Work instruction. Format the lines from the one containing "Where is the" through the last line below as a JSON list of strings, one string per line. Include both ends, and leave out blank lines and pictures.

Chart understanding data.
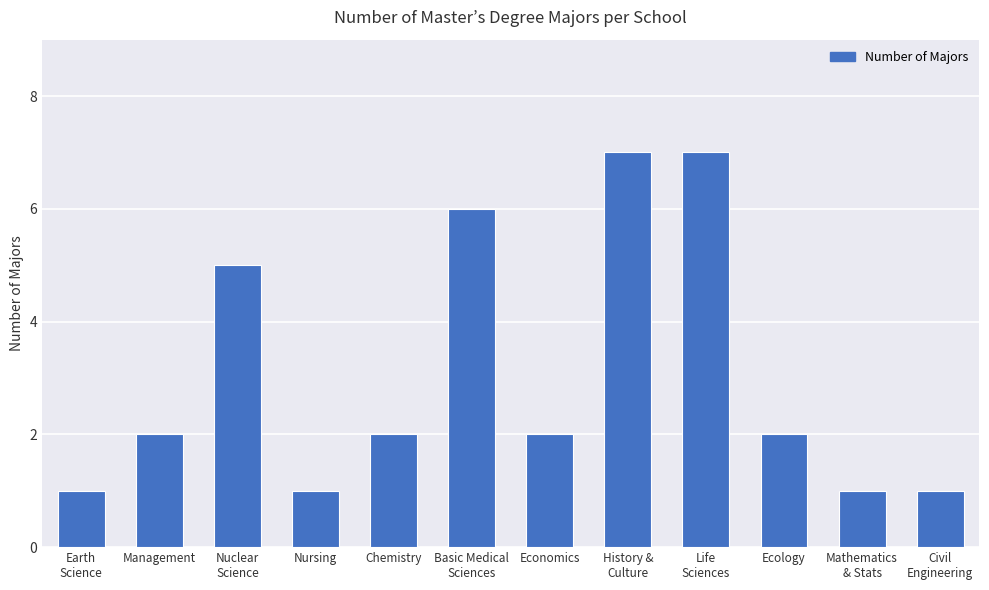

What is the change in value from Management to Mathematics
& Stats?

-1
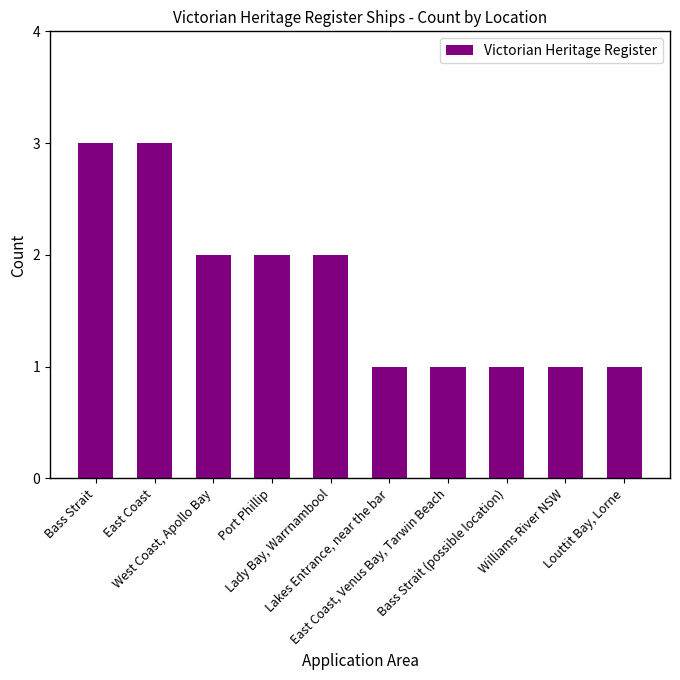

What is the difference between the values at East Coast, Venus Bay, Tarwin Beach and East Coast?

2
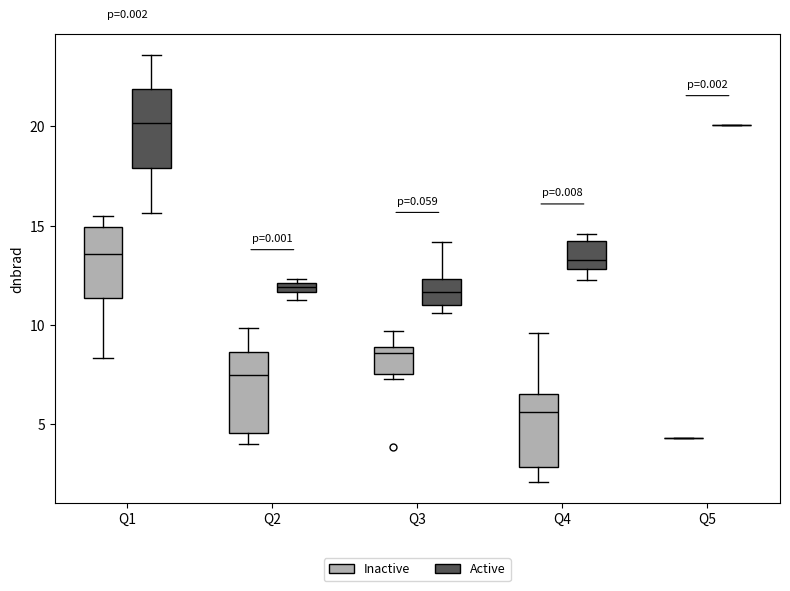

Where is the lower edge of the box for Q3 (Active) on the y-axis? The values are not printed on the chart, so give them approximately, as read against the axis.

11.0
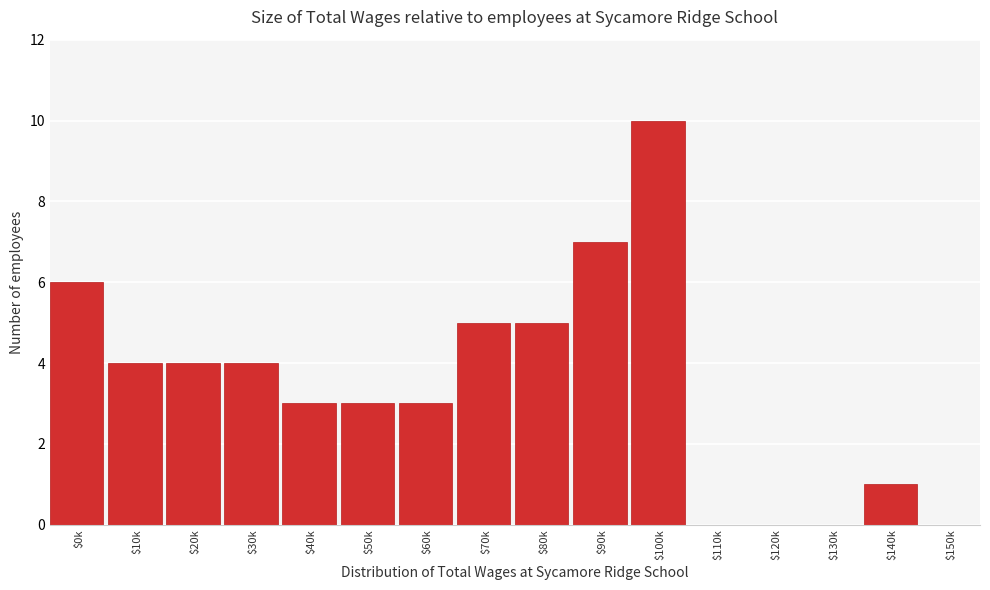

What is the maximum value shown in the chart?

10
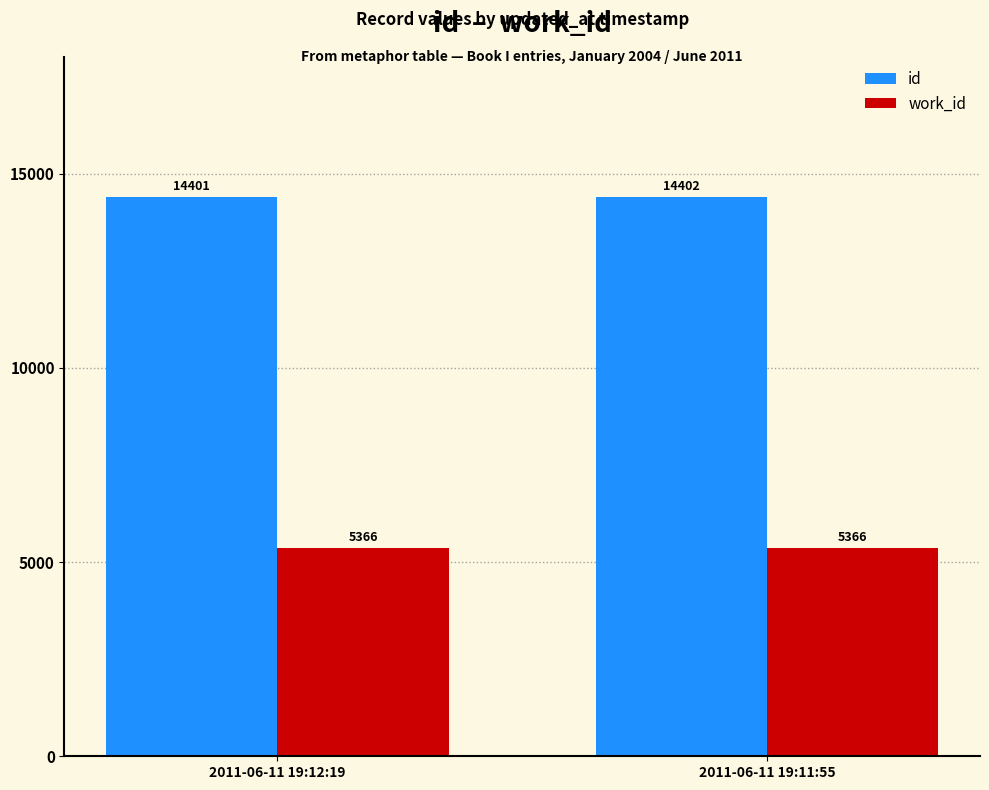

How many bars are there in total?

4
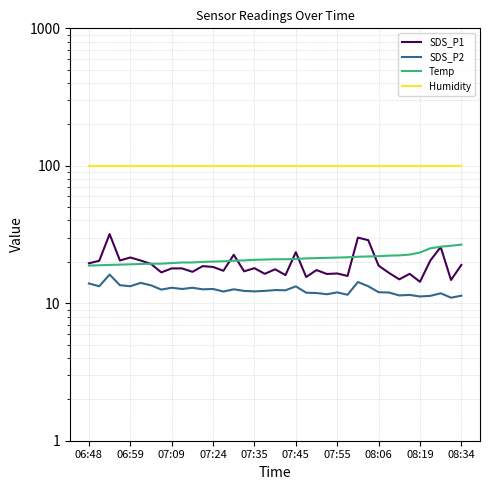

What is the difference between the SDS_P2 values at 25 and 29?

0.4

Your response.
[
  "Where is the lower edge of the box for Q3 (Active) on the y-axis? The values are not printed on the chart, so give them approximately, as read against the axis.",
  "11.0",
  "What is the maximum value shown in the chart?",
  "10",
  "How many bars are there in total?",
  "4",
  "What is the difference between the SDS_P2 values at 25 and 29?",
  "0.4"
]